Content starts

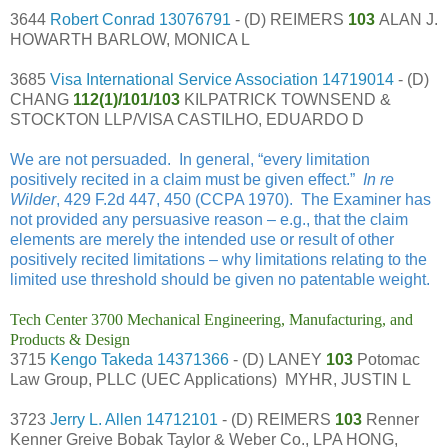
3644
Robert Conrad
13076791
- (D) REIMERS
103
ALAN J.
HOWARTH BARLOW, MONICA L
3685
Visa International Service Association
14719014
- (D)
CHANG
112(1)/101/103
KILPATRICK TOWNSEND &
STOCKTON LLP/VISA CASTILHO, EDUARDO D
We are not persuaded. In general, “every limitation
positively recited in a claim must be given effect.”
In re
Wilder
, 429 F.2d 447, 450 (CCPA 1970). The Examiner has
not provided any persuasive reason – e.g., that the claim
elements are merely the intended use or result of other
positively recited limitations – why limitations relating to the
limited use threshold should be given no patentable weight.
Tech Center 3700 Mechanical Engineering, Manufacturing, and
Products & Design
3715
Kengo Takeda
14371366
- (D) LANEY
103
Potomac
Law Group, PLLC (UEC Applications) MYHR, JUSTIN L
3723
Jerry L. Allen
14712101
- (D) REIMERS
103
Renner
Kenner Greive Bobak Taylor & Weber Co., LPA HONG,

Content ends
Content starts

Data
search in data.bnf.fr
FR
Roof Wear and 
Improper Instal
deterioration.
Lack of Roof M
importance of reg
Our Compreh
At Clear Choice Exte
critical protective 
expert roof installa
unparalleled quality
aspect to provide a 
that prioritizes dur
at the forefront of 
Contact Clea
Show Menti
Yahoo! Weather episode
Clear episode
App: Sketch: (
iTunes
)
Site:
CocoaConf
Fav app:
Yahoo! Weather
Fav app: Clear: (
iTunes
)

Content ends

▶ [JOB ITEM] Report all lines above with "recited".

▶ [OUTPUT OF THE EXERCISE]
positively recited in a claim must be given effect.”
positively recited limitations – why limitations relating to the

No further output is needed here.